After the December invasion of Panama, Defense Secretary Dick Cheney said each of two F-117A fighters used in the attack delivered a 2,000-pound bomb with "pinpoint accuracy," based on information provided to him by the military.
And other Pentagon officials initially described the operation as a picture-perfect attack.
The less-than-perfect performance is embarrassing for the Pentagon, which touted the radar-eluding fighter as a surgically precise weapon for Third-World conflicts that many planners believe will supplant the Soviet threat as the future focus of U.S. military operations.
The plane's mission in Panama was to drop the bombs close enough to two barracks at a military base at Rio Hato to stun Panamanian soldiers without killing them.
A senior official asserted that the F-117 navigation and bombing system "worked exactly as designed" during the bombing raid and said that the the planes achieved their mission of surprising the enemy.
Lt.

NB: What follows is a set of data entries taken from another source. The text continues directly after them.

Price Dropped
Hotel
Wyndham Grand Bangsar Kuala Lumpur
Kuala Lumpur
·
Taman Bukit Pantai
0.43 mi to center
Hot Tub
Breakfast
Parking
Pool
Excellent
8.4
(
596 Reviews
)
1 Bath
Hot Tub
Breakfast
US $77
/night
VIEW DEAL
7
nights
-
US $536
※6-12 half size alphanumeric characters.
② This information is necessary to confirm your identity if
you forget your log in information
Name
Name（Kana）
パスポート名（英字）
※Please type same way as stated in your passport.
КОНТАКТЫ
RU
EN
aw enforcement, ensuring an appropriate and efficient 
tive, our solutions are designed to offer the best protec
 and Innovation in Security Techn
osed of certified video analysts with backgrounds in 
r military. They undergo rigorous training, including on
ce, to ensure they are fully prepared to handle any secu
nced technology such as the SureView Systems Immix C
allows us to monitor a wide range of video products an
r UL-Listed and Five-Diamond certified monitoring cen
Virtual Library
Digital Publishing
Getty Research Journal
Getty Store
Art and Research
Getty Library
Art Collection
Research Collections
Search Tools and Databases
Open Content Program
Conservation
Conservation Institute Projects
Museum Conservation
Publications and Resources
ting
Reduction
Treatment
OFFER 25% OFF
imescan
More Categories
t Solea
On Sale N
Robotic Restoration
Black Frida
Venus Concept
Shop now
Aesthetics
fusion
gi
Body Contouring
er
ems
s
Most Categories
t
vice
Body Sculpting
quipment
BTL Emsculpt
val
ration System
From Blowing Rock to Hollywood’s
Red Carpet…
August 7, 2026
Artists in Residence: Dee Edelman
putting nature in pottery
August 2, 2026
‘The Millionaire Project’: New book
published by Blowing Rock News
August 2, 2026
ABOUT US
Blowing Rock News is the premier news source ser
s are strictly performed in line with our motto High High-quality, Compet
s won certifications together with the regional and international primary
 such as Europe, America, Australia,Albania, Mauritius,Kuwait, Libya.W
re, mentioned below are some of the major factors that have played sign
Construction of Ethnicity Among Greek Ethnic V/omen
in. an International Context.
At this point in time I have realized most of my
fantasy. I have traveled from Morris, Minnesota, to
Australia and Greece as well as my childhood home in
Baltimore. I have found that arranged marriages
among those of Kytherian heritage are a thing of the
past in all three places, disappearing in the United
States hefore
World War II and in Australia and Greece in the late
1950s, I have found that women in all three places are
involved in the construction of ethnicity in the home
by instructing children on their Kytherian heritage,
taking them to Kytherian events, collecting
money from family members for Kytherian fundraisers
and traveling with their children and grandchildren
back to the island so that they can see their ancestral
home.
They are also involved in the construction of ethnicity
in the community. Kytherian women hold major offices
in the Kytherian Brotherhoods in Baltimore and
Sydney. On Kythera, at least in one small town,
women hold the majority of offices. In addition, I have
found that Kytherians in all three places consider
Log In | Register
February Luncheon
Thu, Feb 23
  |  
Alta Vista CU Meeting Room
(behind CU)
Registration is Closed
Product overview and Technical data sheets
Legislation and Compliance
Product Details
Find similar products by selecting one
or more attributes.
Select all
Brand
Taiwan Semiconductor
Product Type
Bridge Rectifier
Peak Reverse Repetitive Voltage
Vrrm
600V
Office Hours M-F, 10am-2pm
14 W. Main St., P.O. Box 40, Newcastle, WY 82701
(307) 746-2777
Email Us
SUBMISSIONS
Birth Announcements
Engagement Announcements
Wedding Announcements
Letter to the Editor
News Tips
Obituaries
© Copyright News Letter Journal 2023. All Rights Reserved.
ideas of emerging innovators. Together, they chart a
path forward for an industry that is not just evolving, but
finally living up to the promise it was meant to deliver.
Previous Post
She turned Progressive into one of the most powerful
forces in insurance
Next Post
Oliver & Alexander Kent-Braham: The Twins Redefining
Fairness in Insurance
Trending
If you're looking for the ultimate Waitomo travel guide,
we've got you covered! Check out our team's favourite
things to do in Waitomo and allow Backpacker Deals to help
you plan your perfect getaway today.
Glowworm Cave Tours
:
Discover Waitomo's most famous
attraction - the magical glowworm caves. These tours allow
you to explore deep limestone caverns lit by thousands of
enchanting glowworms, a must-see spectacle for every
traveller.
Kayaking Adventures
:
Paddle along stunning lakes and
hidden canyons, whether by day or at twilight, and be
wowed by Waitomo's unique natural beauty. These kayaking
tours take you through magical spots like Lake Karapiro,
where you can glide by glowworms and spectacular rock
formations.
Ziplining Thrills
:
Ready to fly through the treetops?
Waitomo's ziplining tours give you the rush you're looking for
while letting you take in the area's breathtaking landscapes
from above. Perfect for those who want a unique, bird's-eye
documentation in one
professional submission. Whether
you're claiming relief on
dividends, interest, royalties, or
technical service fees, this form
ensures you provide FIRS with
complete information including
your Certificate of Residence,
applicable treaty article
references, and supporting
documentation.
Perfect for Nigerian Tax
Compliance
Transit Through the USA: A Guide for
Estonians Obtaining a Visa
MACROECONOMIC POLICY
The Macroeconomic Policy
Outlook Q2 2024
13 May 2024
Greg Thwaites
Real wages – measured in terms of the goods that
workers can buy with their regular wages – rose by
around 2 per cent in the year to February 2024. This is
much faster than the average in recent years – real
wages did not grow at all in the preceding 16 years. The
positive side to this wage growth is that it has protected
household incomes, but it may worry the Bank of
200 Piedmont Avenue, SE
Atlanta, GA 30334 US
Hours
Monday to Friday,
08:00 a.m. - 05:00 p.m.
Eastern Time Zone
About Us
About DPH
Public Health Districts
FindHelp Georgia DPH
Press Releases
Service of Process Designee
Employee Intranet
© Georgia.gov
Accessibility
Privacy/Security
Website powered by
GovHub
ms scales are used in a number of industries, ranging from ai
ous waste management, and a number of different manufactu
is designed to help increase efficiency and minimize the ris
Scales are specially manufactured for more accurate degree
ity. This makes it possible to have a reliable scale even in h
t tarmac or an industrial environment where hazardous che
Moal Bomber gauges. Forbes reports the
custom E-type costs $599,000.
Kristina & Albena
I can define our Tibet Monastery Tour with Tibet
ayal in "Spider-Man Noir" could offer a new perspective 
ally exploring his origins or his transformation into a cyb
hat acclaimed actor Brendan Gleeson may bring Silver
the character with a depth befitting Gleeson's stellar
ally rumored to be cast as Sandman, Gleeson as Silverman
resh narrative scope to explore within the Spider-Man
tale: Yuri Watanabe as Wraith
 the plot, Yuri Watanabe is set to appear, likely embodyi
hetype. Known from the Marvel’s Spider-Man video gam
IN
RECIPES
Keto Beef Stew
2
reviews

Gen. Carl W. Stiner of the Army, a top commander of the Panama invasion, has said that he ordered each of the fighters to drop its 2,000 pound bomb approximately 165 yards away from a military barracks so as not to "blast or collapse the targets."
But another Pentagon official said Gen. Colin Powell, the chairman of the Joint Chiefs of Staff, believed that each of the bombs was to be dropped 275 yards from a barracks.